EPA relaxes enforcement of environmental regulations

Andrew Hansen, Reporter

On March 26, the Environmental Protection Agency announced that the department would be retroactively relaxing enforcement of environmental regulations and fines during the COVID-19 pandemic, starting March 13, 2020.

According to a news release by the EPA, organizations that wish to skip the regulations must first “document decisions made to prevent or mitigate noncompliance and demonstrate how the noncompliance was caused by the COVID-19 pandemic.”

Jim Feldman

This means that the EPA will not take action against facilities that prove COVID-19 gave them no choice but to violate water and air pollution regulations during the pandemic.

However, the guidelines about what constitutes “non-compliance” are vague at best.

“On the one hand, it is reasonable to say that during a time of crisis like this one, we will be focusing our time and attention on the most vital issues,” said Jim Feldman, director of the Environmental Studies program at UW Oshkosh. “But companies could literally do anything they want without fear of enforcement.”

Feldman says the EPA has relaxed regulations before, but not to this extent.

“This particular order, however, is vastly unreasonable in the way that it is conceived, and in the context of the Trump Administration’s assault on environmental regulations in general, it is particularly egregious,” he said.

The order follows the March 20 letters sent by American Petroleum Institute Executive Mike Sommers to both President Trump and the EPA requesting change be made to regulations in order to maintain safe and reliable operations and consider the lack of employee resources to manage those requirements.

“As such, we will be requesting assistance in temporarily waiving non-essential compliance obligations from the relevant agencies and departments within your Administration and/or their state counterparts, and may include recordkeeping, training or other non-safety critical requirements,” he said.

EPA spokesperson Andrea Woods told the New York Times that “it is not a nationwide waiver of environmental rules.”

“For situations outside of routine monitoring and reporting, the agency has reserved its authorities and will take the pandemic into account on a case-by-case basis,” she added.

However, Feldman doesn’t seem so confident.
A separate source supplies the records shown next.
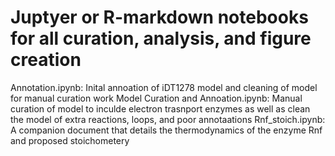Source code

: # Juptyer or R-markdown notebooks for all curation, analysis, and figure creation


Annotation.ipynb: Inital annoation of iDT1278 model and cleaning of model for manual curation work
Model Curation and Annoation.ipynb: Manual curation of model to inculde electron trasnport enzymes as well as clean the model of extra reactions, loops, and poor annotaations
Rnf_stoich.ipynb: A companion document that details the thermodynamics of the enzyme Rnf and proposed stoichometery
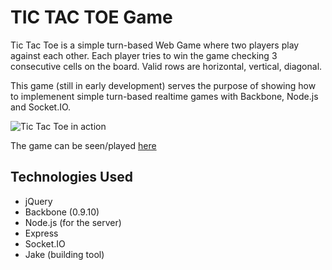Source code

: # TIC TAC TOE Game

Tic Tac Toe is a simple turn-based Web Game where two players play against each other.
Each player tries to win the game checking 3 consecutive cells on the board. Valid rows are horizontal, vertical, diagonal.

This game (still in early development) serves the purpose of showing how to implemenent simple turn-based realtime games with Backbone, Node.js and Socket.IO.

![Tic Tac Toe in action](https://raw.github.com/dmolin/tictactoe/master/README/tictactoe.png)

The game can be seen/played [here](http://54.235.13.179)


## Technologies Used ##

- jQuery
- Backbone (0.9.10)
- Node.js (for the server)
- Express
- Socket.IO
- Jake (building tool)
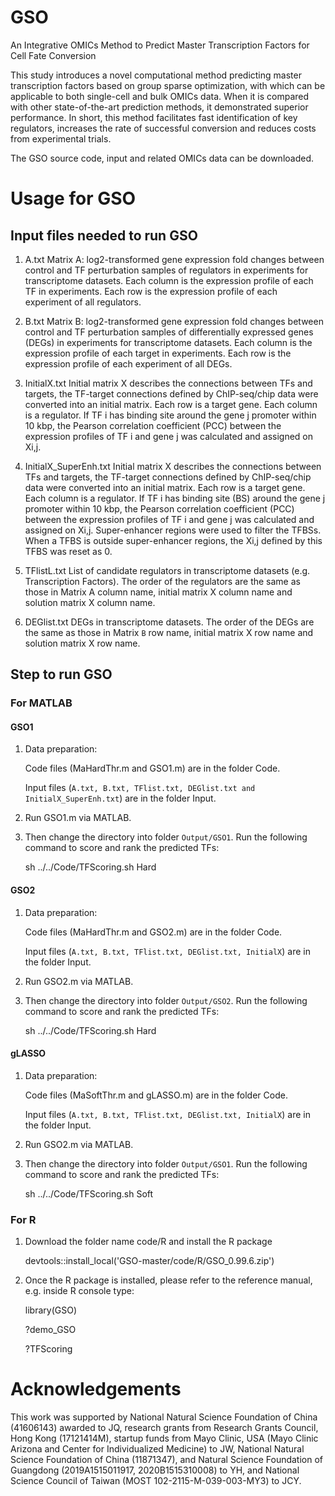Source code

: # GSO

An Integrative OMICs Method to Predict Master Transcription Factors for Cell Fate Conversion

This study introduces a novel computational method predicting master transcription factors based on group sparse optimization, with which can be applicable to both single-cell and bulk OMICs data. When it is compared with other state-of-the-art prediction methods, it demonstrated superior performance. In short, this method facilitates fast identification of key regulators, increases the rate of successful conversion and reduces costs from experimental trials.

The GSO source code, input and related OMICs data can be downloaded.



# Usage for  GSO

## Input files needed to run GSO

1. A.txt  Matrix A: log2-transformed gene expression fold changes between control and TF perturbation samples  of regulators in  experiments for transcriptome datasets. Each column is the expression profile of each TF in experiments. Each row is the expression profile of each experiment of all regulators.

2. B.txt Matrix B: log2-transformed gene expression fold changes between control and TF perturbation samples of differentially expressed genes (DEGs) in experiments for transcriptome datasets. Each column is the expression profile of each target in experiments. Each row is the expression profile of each experiment of all DEGs.

3. InitialX.txt Initial matrix X describes the connections between TFs and targets, the TF-target connections defined by ChIP-seq/chip data were converted into an initial matrix. Each row is a target gene. Each column is a regulator. If TF i has binding site around the gene j promoter within 10 kbp, the Pearson correlation coefficient (PCC) between the expression profiles of TF i and gene j was calculated and assigned on Xi,j.

4. InitialX_SuperEnh.txt Initial matrix X describes the connections between TFs and targets, the TF-target connections defined by ChIP-seq/chip data were converted into an initial matrix. Each row is a target gene. Each column is a regulator. If TF i has binding site (BS) around the gene j promoter within 10 kbp, the Pearson correlation coefficient (PCC) between the expression profiles of TF i and gene j was calculated and assigned on Xi,j. Super-enhancer regions were used to filter the TFBSs. When a TFBS is outside super-enhancer regions, the Xi,j defined by this TFBS was reset as 0.

5. TFlistL.txt List of candidate regulators in transcriptome datasets (e.g. Transcription Factors). The order of the regulators are the same as those in Matrix A column name, initial matrix X column name and solution matrix X column name.
6. DEGlist.txt  DEGs in transcriptome datasets. The order of the DEGs are the same as those in Matrix `B` row name, initial matrix X row name and solution matrix X row name.

## Step to run GSO

### For MATLAB

#### GSO1 

1. Data preparation: 

   Code files (MaHardThr.m and GSO1.m) are in the folder Code. 

   Input files (`A.txt, B.txt, TFlist.txt, DEGlist.txt and InitialX_SuperEnh.txt`) are in the folder Input.

2. Run GSO1.m via MATLAB.

3. Then change the directory into folder `Output/GSO1`. Run the following command to score and rank the predicted TFs:

   sh ../../Code/TFScoring.sh Hard

#### GSO2 

1. Data preparation: 

   Code files (MaHardThr.m and GSO2.m) are in the folder Code. 

   Input files (`A.txt, B.txt, TFlist.txt, DEGlist.txt, InitialX`) are in the folder Input.

2. Run GSO2.m via MATLAB.

3. Then change the directory into folder `Output/GSO2`. Run the following command to score and rank the predicted TFs:

   sh ../../Code/TFScoring.sh Hard

#### gLASSO

1. Data preparation: 

   Code files (MaSoftThr.m and gLASSO.m) are in the folder Code. 

   Input files (`A.txt, B.txt, TFlist.txt, DEGlist.txt, InitialX`) are in the folder Input.

2. Run GSO2.m via MATLAB.

3. Then change the directory into folder `Output/GSO1`. Run the following command to score and rank the predicted TFs:

   sh ../../Code/TFScoring.sh Soft

### For R

1. Download the folder name code/R and install the R package

   devtools::install_local('GSO-master/code/R/GSO_0.99.6.zip')

2. Once the R package is installed, please refer to the reference manual, e.g. inside R console type:

   library(GSO)

   ?demo_GSO

   ?TFScoring

# Acknowledgements

This work was supported by National Natural Science Foundation of China (41606143) awarded to JQ, research grants from Research Grants Council, Hong Kong (17121414M), startup funds from Mayo Clinic, USA (Mayo Clinic Arizona and Center for Individualized Medicine) to JW, National Natural Science Foundation of China (11871347), and Natural Science Foundation of Guangdong (2019A1515011917, 2020B1515310008) to YH, and National Science Council of Taiwan (MOST 102-2115-M-039-003-MY3) to JCY.
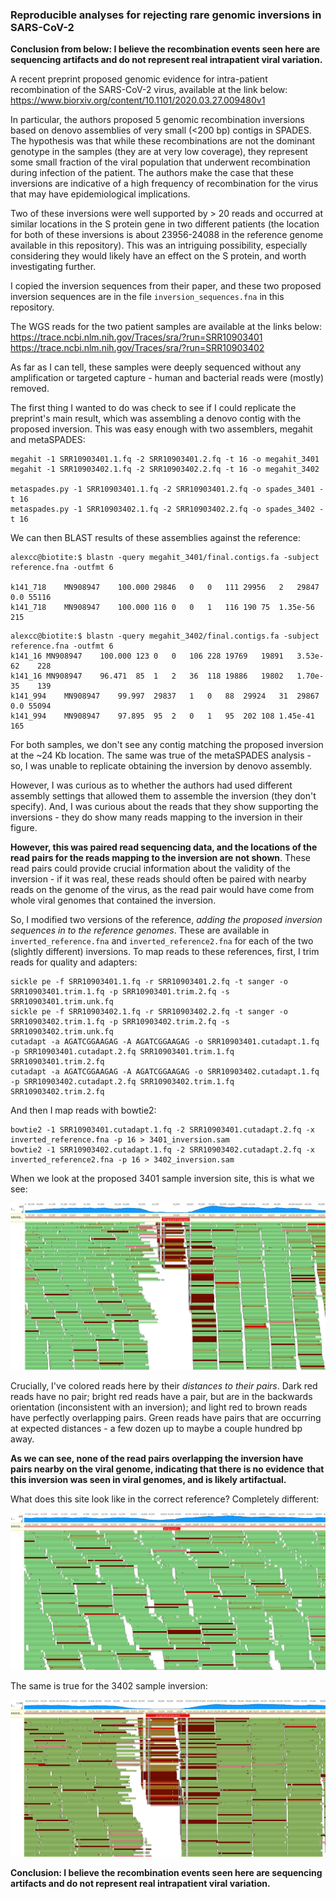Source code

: ### Reproducible analyses for rejecting rare genomic inversions in SARS-CoV-2

**Conclusion from below: I believe the recombination events seen here are sequencing artifacts and do not represent real intrapatient viral variation.**


A recent preprint proposed genomic evidence for intra-patient recombination of the SARS-CoV-2 virus, available at the link below:
https://www.biorxiv.org/content/10.1101/2020.03.27.009480v1

In particular, the authors proposed 5 genomic recombination inversions based on denovo assemblies of very small (<200 bp) contigs in SPADES. The hypothesis was that while these recombinations are not the dominant genotype in the samples (they are at very low coverage), they represent some small fraction of the viral population that underwent recombination during infection of the patient. The authors make the case that these inversions are indicative of a high frequency of recombination for the virus that may have epidemiological implications.

Two of these inversions were well supported by > 20 reads and occurred at similar locations in the S protein gene in two different patients (the location for both of these inversions is about 23956-24088 in the reference genome available in this repository). This was an intriguing possibility, especially considering they would likely have an effect on the S protein, and worth investigating further.

I copied the inversion sequences from their paper, and these two proposed inversion sequences are in the file `inversion_sequences.fna` in this repository.

The WGS reads for the two patient samples are available at the links below:
https://trace.ncbi.nlm.nih.gov/Traces/sra/?run=SRR10903401
https://trace.ncbi.nlm.nih.gov/Traces/sra/?run=SRR10903402

As far as I can tell, these samples were deeply sequenced without any amplification or targeted capture - human and bacterial reads were (mostly) removed. 

The first thing I wanted to do was check to see if I could replicate the preprint's main result, which was assembling a denovo contig with the proposed inversion. This was easy enough with two assemblers, megahit and metaSPADES:
```
megahit -1 SRR10903401.1.fq -2 SRR10903401.2.fq -t 16 -o megahit_3401
megahit -1 SRR10903402.1.fq -2 SRR10903402.2.fq -t 16 -o megahit_3402

metaspades.py -1 SRR10903401.1.fq -2 SRR10903401.2.fq -o spades_3401 -t 16
metaspades.py -1 SRR10903402.1.fq -2 SRR10903402.2.fq -o spades_3402 -t 16
```

We can then BLAST results of these assemblies against the reference:

```
alexcc@biotite:$ blastn -query megahit_3401/final.contigs.fa -subject reference.fna -outfmt 6

k141_718	MN908947	100.000	29846	0	0	111	29956	2	29847	0.0	55116
k141_718	MN908947	100.000	116	0	0	1	116	190	75	1.35e-56	215
```

```
alexcc@biotite:$ blastn -query megahit_3402/final.contigs.fa -subject reference.fna -outfmt 6
k141_16	MN908947	100.000	123	0	0	106	228	19769	19891	3.53e-62	228
k141_16	MN908947	96.471	85	1	2	36	118	19886	19802	1.70e-35	139
k141_994	MN908947	99.997	29837	1	0	88	29924	31	29867	0.0	55094
k141_994	MN908947	97.895	95	2	0	1	95	202	108	1.45e-41	165
```

For both samples, we don't see any contig matching the proposed inversion at the ~24 Kb location. The same was true of the metaSPADES analysis - so, I was unable to replicate obtaining the inversion by denovo assembly.

However, I was curious as to whether the authors had used different assembly settings that allowed them to assemble the inversion (they don't specify). And, I was curious about the reads that they show supporting the inversions - they do show many reads mapping to the inversion in their figure. 

**However, this was paired read sequencing data, and the locations of the read pairs for the reads mapping to the inversion are not shown**. These read pairs could provide crucial information about the validity of the inversion - if it was real, these reads should often be paired with nearby reads on the genome of the virus, as the read pair would have come from whole viral genomes that contained the inversion.

So, I modified two versions of the reference, *adding the proposed inversion sequences in to the reference genomes*. These are available in `inverted_reference.fna` and `inverted_reference2.fna` for each of the two (slightly different) inversions. To map reads to these references, first, I trim reads for quality and adapters:
```
sickle pe -f SRR10903401.1.fq -r SRR10903401.2.fq -t sanger -o SRR10903401.trim.1.fq -p SRR10903401.trim.2.fq -s SRR10903401.trim.unk.fq
sickle pe -f SRR10903402.1.fq -r SRR10903402.2.fq -t sanger -o SRR10903402.trim.1.fq -p SRR10903402.trim.2.fq -s SRR10903402.trim.unk.fq
cutadapt -a AGATCGGAAGAG -A AGATCGGAAGAG -o SRR10903401.cutadapt.1.fq -p SRR10903401.cutadapt.2.fq SRR10903401.trim.1.fq SRR10903401.trim.2.fq
cutadapt -a AGATCGGAAGAG -A AGATCGGAAGAG -o SRR10903402.cutadapt.1.fq -p SRR10903402.cutadapt.2.fq SRR10903402.trim.1.fq SRR10903402.trim.2.fq
```

And then I map reads with bowtie2:
```
bowtie2 -1 SRR10903401.cutadapt.1.fq -2 SRR10903401.cutadapt.2.fq -x inverted_reference.fna -p 16 > 3401_inversion.sam
bowtie2 -1 SRR10903402.cutadapt.1.fq -2 SRR10903402.cutadapt.2.fq -x inverted_reference2.fna -p 16 > 3402_inversion.sam
```

[Figure1]: 3401_inversion.png
[Figure2]: 3401_ref.png
[Figure3]: 3402_inversion.png


When we look at the proposed 3401 sample inversion site, this is what we see:

![Figure 1][Figure1]


Crucially, I've colored reads here by their *distances to their pairs*. Dark red reads have no pair; bright red reads have a pair, but are in the backwards orientation (inconsistent with an inversion); and light red to brown reads have perfectly overlapping pairs. Green reads have pairs that are occurring at expected distances - a few dozen up to maybe a couple hundred bp away. 

**As we can see, none of the read pairs overlapping the inversion have pairs nearby on the viral genome, indicating that there is no evidence that this inversion was seen in viral genomes, and is likely artifactual.**

What does this site look like in the correct reference? Completely different:

![Figure 2][Figure2]


The same is true for the 3402 sample inversion:

![Figure 3][Figure3]

**Conclusion: I believe the recombination events seen here are sequencing artifacts and do not represent real intrapatient viral variation.**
He says that when economic activity increases again, so will air pollution.

“If the economy rebounds, but is slightly less robust than before, one might expect that air pollution will be slightly less — there is a general correlation here between economic activity and pollution,” he said. “So when economic activity returns, environmental protections absolutely should be in place, and the Trump Administration’s order to halt enforcement should be rescinded.”